## TO-DO ITEM
Output a verbatim copy of the data, cut off after the line that contains "#### Empty exchange".
*** Begin section ***
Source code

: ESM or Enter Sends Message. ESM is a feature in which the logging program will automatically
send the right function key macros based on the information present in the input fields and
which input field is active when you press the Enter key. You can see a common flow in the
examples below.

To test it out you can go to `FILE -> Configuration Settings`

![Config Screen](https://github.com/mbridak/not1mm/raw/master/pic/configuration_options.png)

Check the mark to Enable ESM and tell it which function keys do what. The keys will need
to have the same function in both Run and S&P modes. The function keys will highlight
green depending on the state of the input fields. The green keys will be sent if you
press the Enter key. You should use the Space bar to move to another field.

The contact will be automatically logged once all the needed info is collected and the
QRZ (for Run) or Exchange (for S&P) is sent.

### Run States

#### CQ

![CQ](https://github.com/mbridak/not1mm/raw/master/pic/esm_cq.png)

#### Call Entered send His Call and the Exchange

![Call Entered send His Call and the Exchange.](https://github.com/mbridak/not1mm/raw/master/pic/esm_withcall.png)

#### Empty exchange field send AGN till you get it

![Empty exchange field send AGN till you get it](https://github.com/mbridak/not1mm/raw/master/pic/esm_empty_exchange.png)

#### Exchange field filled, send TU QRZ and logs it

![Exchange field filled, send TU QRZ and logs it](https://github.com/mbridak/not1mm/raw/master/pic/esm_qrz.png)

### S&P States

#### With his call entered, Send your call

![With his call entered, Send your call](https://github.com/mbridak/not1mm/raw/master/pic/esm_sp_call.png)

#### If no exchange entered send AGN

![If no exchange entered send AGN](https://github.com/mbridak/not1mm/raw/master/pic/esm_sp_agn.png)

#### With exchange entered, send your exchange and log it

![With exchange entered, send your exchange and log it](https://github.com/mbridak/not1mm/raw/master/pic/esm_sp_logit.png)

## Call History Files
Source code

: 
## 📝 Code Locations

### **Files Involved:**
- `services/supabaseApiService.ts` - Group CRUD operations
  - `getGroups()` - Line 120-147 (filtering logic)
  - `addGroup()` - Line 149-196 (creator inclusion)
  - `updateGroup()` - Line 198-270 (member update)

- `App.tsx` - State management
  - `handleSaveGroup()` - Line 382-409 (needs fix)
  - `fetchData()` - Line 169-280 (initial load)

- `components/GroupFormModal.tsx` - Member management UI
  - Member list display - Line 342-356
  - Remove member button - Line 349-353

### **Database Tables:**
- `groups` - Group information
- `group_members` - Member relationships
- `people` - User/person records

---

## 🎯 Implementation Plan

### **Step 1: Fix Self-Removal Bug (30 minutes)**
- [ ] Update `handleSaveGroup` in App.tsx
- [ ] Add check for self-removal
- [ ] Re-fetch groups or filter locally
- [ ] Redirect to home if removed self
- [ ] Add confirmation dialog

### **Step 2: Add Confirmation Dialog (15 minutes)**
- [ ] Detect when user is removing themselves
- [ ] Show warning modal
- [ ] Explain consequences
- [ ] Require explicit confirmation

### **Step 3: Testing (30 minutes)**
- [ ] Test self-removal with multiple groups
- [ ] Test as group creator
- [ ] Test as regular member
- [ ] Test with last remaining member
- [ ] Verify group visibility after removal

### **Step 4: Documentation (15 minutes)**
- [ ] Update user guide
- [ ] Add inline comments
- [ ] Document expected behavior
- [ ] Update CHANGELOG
*** End section ***
## EXPECTED ANSWER
Source code

: ESM or Enter Sends Message. ESM is a feature in which the logging program will automatically
send the right function key macros based on the information present in the input fields and
which input field is active when you press the Enter key. You can see a common flow in the
examples below.

To test it out you can go to `FILE -> Configuration Settings`

![Config Screen](https://github.com/mbridak/not1mm/raw/master/pic/configuration_options.png)

Check the mark to Enable ESM and tell it which function keys do what. The keys will need
to have the same function in both Run and S&P modes. The function keys will highlight
green depending on the state of the input fields. The green keys will be sent if you
press the Enter key. You should use the Space bar to move to another field.

The contact will be automatically logged once all the needed info is collected and the
QRZ (for Run) or Exchange (for S&P) is sent.

### Run States

#### CQ

![CQ](https://github.com/mbridak/not1mm/raw/master/pic/esm_cq.png)

#### Call Entered send His Call and the Exchange

![Call Entered send His Call and the Exchange.](https://github.com/mbridak/not1mm/raw/master/pic/esm_withcall.png)

#### Empty exchange field send AGN till you get it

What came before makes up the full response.